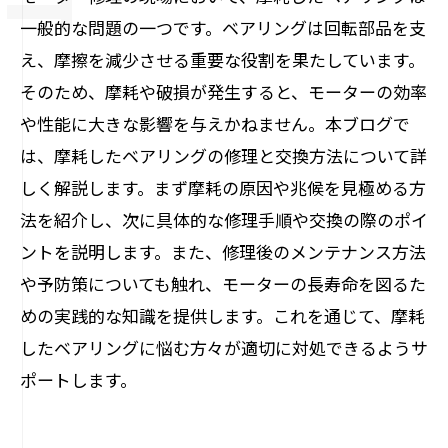
一般的な問題の一つです。ベアリングは回転部品を支
え、摩擦を減少させる重要な役割を果たしています。
そのため、摩耗や破損が発生すると、モーターの効率
や性能に大きな影響を与えかねません。本ブログで
は、摩耗したベアリングの修理と交換方法について詳
しく解説します。まず摩耗の原因や兆候を見極める方
法を紹介し、次に具体的な修理手順や交換の際のポイ
ントを説明します。また、修理後のメンテナンス方法
や予防策についても触れ、モーターの長寿命を図るた
めの実践的な知識を提供します。これを通じて、摩耗
したベアリングに悩む方々が適切に対処できるようサ
ポートします。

**Task prompt**
An exact copy of the lines from the one with "ントを説明します。また、修理後のメンテナンス方法" through the final line of the entries is the whole answer.

**Completed task**
ントを説明します。また、修理後のメンテナンス方法
や予防策についても触れ、モーターの長寿命を図るた
めの実践的な知識を提供します。これを通じて、摩耗
したベアリングに悩む方々が適切に対処できるようサ
ポートします。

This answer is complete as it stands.